Smoking affects response to TNF blockers in
arthritis.
LIVERPOOL, ENGLAND -- Patients with rheumatoid arthritis who have a
history of cigarette smoking are more likely to have a poor response to
anti-tumor necrosis factor therapy than are those who have never smoked.
Recent studies have provided strong evidence that cigarette smoking
is a risk factor in susceptibility to rheumatoid arthritis (RA) and more
severe disease. Smokers with RA appear to have increased production of
cytokines such as tumor necrosis factor, and autoantibodies such as
rheumatoid factor. A recent study found that patients who were current
smokers had a low response rate to infliximab (Rheumatology [Oxford]
2006;45:1558-65).
"To see if smoking affects the response to therapy in our
patients and to determine if there is a relationship between response
and pack-year history, we collected demographic data and smoking
histories for all patients at our hospital who were started on anti-TNF
drugs since 2002," reported Dr. Derek L. Mattey of Staffordshire
Rheumatology Centre, University Hospital of North Staffordshire,
Stoke-on-Trent, England.
A total of 154 patients whose mean age was 65 years were included.
Infliximab was the agent used by 83 patients, etanercept by 55, and
adalimumab by 16.
Two-thirds of the patients reported ever having smoked, but only
25% were still current smokers at the time they initiated treatment. The
extent of previous smoking was quantified, with 1 pack-year being
equivalent to 20 cigarettes per day for 1 year, and intensity of smoking
stratified as never (0 pack-years), light (1-15 pack-years), moderate
(16-30 pack-years), and heavy (more than 30 pack-years).
At baseline, smokers were more likely to be rheumatoid factor
positive and have nodular disease, but smokers and non-smokers did not
differ in baseline Disease Activity Score 28 (DAS28), Health Assessment
Questionnaire (HAQ) scores, pain scores, or C-reactive protein level.

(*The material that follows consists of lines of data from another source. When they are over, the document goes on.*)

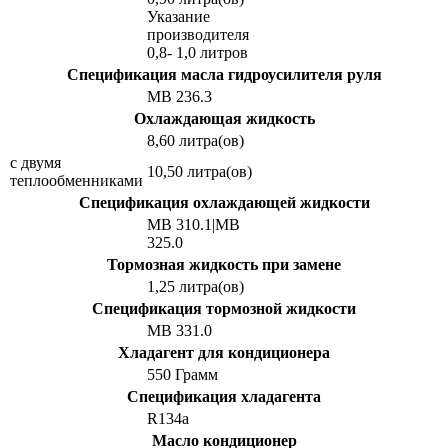
Указание
производителя
0,8- 1,0 литров
Спецификация масла гидроусилителя руля
MB 236.3
Охлаждающая жидкость
8,60 литра(ов)
с двумя
10,50 литра(ов)
теплообменниками
Спецификация охлаждающей жидкости
MB 310.1|MB
325.0
Тормозная жидкость при замене
1,25 литра(ов)
Спецификация тормозной жидкости
MB 331.0
Хладагент для кондиционера
550 Грамм
Спецификация хладагента
R134a
Масло кондиционер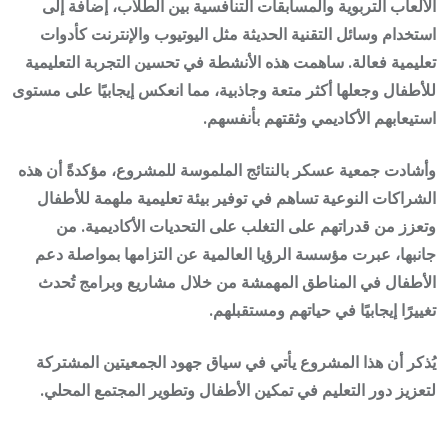
الألعاب التربوية والمسابقات التنافسية بين الطلاب، إضافة إلى
استخدام وسائل التقنية الحديثة مثل اليوتيوب والإنترنت كأدوات
تعليمية فعالة. ساهمت هذه الأنشطة في تحسين التجربة التعليمية
للأطفال وجعلها أكثر متعة وجاذبية، مما انعكس إيجابيًا على مستوى
استيعابهم الأكاديمي وثقتهم بأنفسهم.
وأشادت جمعية عسكر بالنتائج الملموسة للمشروع، مؤكدةً أن هذه
الشراكات النوعية تساهم في توفير بيئة تعليمية ملهمة للأطفال
وتعزز من قدراتهم على التغلب على التحديات الأكاديمية. من
جانبها، عبرت مؤسسة الرؤيا العالمية عن التزامها بمواصلة دعم
الأطفال في المناطق المهمشة من خلال مشاريع وبرامج تُحدث
تغييرًا إيجابيًا في حياتهم ومستقبلهم.
يُذكر أن هذا المشروع يأتي في سياق جهود الجمعيتين المشتركة
لتعزيز دور التعليم في تمكين الأطفال وتطوير المجتمع المحلي.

Response was defined according to the EULAR improvement criteria,
based on 3-month DAS28 and absolute change in DAS28 from baseline, Dr.
Mattey said.
At 3 months, there were significant differences between the groups,
with patients whose smoking history exceeded 30 pack-years having an
odds ratio of 7.4 for nonresponse, compared with patients who had never
smoked. The odds ratios for those in the light and moderate groups were
1.9 and 1.8, respectively.
Multivariate logistic regression analysis showed that the
association of pack-year history with nonresponse was independent of
age, sex, disease duration, baseline DAS28, and HAQ scores.

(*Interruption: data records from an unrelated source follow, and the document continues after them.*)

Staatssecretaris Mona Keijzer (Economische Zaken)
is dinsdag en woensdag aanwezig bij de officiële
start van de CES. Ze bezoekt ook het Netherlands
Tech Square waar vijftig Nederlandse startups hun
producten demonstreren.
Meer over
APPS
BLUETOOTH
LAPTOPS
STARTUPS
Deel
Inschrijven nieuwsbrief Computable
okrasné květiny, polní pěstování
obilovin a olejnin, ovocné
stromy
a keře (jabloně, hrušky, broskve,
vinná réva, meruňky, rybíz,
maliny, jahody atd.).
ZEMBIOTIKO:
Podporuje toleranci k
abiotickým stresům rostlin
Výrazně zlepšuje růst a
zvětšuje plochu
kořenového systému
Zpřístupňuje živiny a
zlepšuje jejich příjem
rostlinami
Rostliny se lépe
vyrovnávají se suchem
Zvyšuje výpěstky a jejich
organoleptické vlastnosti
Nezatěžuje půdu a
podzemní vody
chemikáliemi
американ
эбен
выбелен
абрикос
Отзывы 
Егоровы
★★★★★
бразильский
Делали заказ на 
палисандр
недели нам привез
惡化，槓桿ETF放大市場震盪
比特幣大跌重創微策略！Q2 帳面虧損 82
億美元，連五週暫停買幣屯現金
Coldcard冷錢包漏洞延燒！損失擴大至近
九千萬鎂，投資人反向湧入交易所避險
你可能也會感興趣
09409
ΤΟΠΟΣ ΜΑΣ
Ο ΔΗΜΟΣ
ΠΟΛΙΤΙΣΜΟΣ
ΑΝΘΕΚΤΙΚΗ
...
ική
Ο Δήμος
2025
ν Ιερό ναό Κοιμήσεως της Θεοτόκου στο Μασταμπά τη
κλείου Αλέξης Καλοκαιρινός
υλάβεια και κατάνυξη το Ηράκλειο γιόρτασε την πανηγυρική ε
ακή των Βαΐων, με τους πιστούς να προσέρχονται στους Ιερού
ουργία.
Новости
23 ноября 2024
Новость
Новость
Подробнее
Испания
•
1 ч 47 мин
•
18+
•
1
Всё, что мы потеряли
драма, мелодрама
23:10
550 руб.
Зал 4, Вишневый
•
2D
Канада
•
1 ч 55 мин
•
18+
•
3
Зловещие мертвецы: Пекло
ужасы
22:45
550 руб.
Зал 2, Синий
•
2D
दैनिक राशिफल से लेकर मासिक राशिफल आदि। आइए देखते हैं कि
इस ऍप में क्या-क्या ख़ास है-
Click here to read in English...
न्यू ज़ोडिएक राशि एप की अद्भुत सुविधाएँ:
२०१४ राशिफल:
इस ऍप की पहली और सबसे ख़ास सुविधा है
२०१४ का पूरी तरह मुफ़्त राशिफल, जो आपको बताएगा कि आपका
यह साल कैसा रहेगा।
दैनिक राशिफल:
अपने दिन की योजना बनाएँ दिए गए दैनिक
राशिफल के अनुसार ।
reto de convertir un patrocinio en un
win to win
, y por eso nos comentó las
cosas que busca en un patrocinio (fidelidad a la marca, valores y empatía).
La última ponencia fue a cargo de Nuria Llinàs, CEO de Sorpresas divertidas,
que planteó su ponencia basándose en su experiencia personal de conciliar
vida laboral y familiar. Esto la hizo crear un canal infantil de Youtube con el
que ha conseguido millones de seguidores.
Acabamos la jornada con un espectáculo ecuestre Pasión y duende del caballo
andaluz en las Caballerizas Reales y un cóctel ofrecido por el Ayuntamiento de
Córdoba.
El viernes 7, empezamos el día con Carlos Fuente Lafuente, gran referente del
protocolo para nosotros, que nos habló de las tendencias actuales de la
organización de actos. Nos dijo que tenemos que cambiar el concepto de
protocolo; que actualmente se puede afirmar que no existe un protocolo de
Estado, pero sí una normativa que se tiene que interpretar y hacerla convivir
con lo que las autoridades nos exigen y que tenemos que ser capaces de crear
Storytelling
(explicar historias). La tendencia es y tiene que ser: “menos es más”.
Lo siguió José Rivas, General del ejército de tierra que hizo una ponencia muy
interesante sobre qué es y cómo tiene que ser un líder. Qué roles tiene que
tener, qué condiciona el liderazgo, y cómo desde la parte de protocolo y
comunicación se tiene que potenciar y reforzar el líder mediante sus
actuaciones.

Moreover, the association was independent of smoking status at
initiation of anti-TNF treatment.
Analysis also determined that the association of smoking and
nonresponse was significant at 3 months only for infliximab, but there
also was a trend for nonresponse by 12 months for etanercept.
With regard to the individual components of the DAS28, the
subjective areas of patient global assessment and tender joint count
were associated with increased pack-year history, unlike the objective
areas of erythrocyte sedimentation rate and swollen joint count.
"There also was an inverse relationship between pack-years smoked
and change in pain scores," he said at the annual meeting of the
British Society for Rheumatology.
Dr. Mattey and his colleagues also reported that elevated levels of
interleukin-8, vascular endothelial growth factor, and
metalloproteinases 1, 8, and 9 were associated with smoking, and that
vascular endothelial growth factor and metallo-proteinases 8 and 9
showed significant associations with number of pack-years.
"These molecules form part of a distinct
cytokine/metalloproteinase signature that is likely to play a major role
in angiogenesis and matrix remodeling, and may go some way towards
explaining the association of smoking with RA," they said.